To be sure, the Fed’s efforts merely contributed to all the good things listed above. But none of the predicted disasters came true. So how did the loudest critics get it so wrong?
A common warning was that the policies would erode the dollar’s value and cause investors to look for a replacement, like gold or the Swiss franc.
Chan says a flaw in this thinking was that it failed to consider that other countries would struggle, too. When investors worried that Greece’s debt troubles could tear apart Europe, for instance, they rushed to buy dollars and U.S. Treasury bonds, still considered the world’s haven.
Long-term interest rates in the U.S. may be low, but sluggish growth across the industrialized world means government bond rates in Japan and Germany are even lower. As a result, foreign banks and investors keep buying U.S. bonds, stoking demand for dollars.
“How fast is your country growing, and what are its interest rates relative to the rest of the world? Those are the key things that determine a currency’s strength,” Chan says. “Guess what? We’re now growing faster than Europe. Our success means our dollar should get stronger.”
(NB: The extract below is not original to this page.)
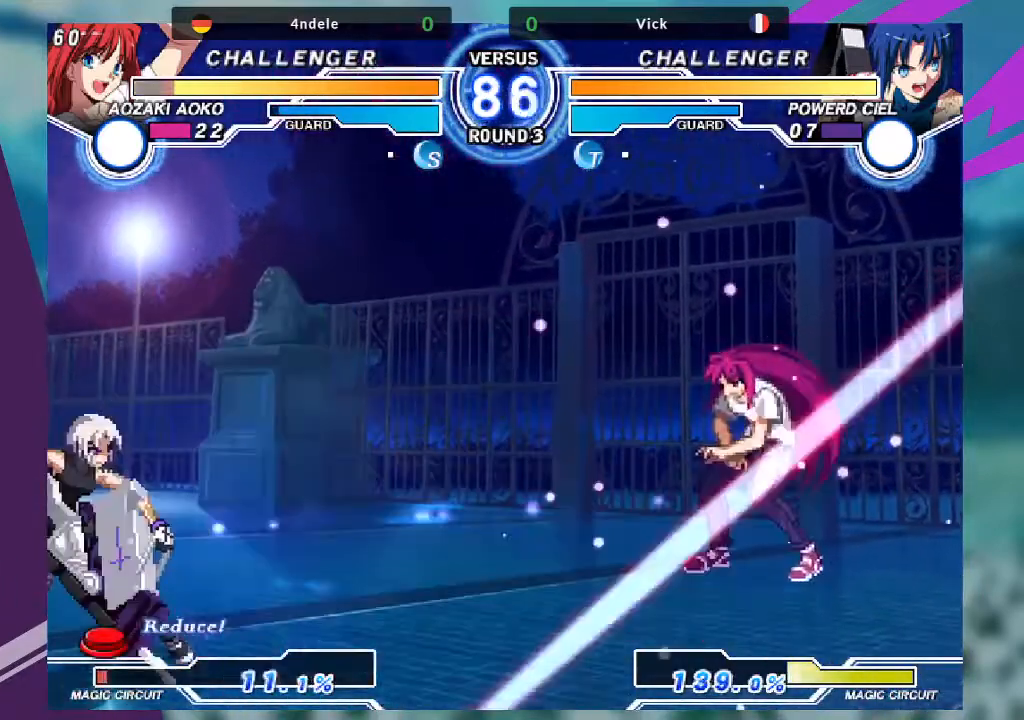
{"buttons": [], "left_stick": "right", "events": [[67, "SQUARE", "up"], [167, "left_stick", "right"], [234, "left_stick", "center"], [467, "left_stick", "right"]]}
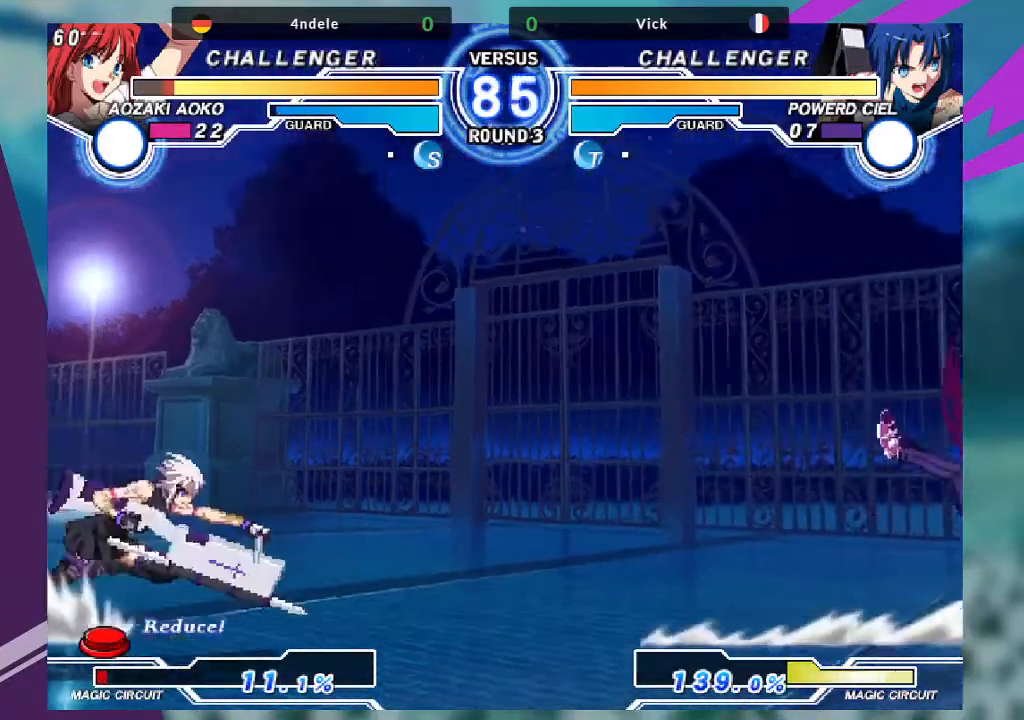
{"buttons": ["TRIANGLE"], "left_stick": "center", "events": [[333, "left_stick", "down"], [467, "TRIANGLE", "down"], [467, "left_stick", "center"]]}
Critics also predicted that the Fed would create runaway inflation, a result of pumping so much money into circulation. It was a popular idea, based on the common-sense notion that a flood of dollars would make the greenback cheap.
In reality, much of the money never saw daylight. When the Fed bought bonds from big banks, it gave them an electronic credit on their accounts at the Fed. Starting in the financial crisis, the central bank paid interest on those reserves, so big banks could just sit on the money. Excess bank reserves soared from $800 billion at the start of 2009 to $2.7 trillion today.
“The criticisms of QE were clearly overblown,” says Dean Baker, co-director of the Center for Economic and Policy Research, a liberal think-tank based in Washington. “The flip side is that the benefits were exaggerated, too.”
The Fed has been scaling back its bond buying this year. It said at its September meeting that it plans to shut down the program after buying a final $15 billion in securities this month — as long the economy keeps improving. Even if the central bank goes ahead and announces the end of the purchases on Wednesday, it will be left with a $4.5 trillion balance sheet that will keep putting pressure on long-term rates.
At the moment, the Fed has said it plans to maintain its holdings at that level. When it does begin to reduce its portfolio, it will do so in a “gradual and predictable manner” by ceasing to re-invest maturing bonds. However, it has left many questions about how it will unwind its balance sheet unanswered.
It is also keeping markets guessing about another big question: When exactly will it start hiking its benchmark lending rate? That move is expected at some point next year.
Many on Wall Street have faith that the central bank will raise interest rates slowly enough to not derail the recovery.
“I’m less worried because I see all the progress,” Chan says. “Could the economy lose momentum? Sure. It’s like when you get off crutches. You’re a little uneasy at first.”
But some economists still worry that the economy won’t be ready when the Fed decides to start raising rates. “The logic of a rate hike is that employment is taking off and the Fed needs to cool the economy down,” says Baker. “We’re so far from that.”
Even some optimists expect more market turbulence as the Fed moves closer to its first interest rate hike since 2006.
Schwab’s Sonders notes that economists and market strategists can usually find similar situations in the past and use them to guide projections. But history offers little guidance for the months ahead. The Fed has never wrapped up a $4 trillion stimulus program and has no experience raising rates from zero.
“Usually you can ask, ‘When’s the last time the Fed did this?'” Sonders says. “But, no, there is no last time.”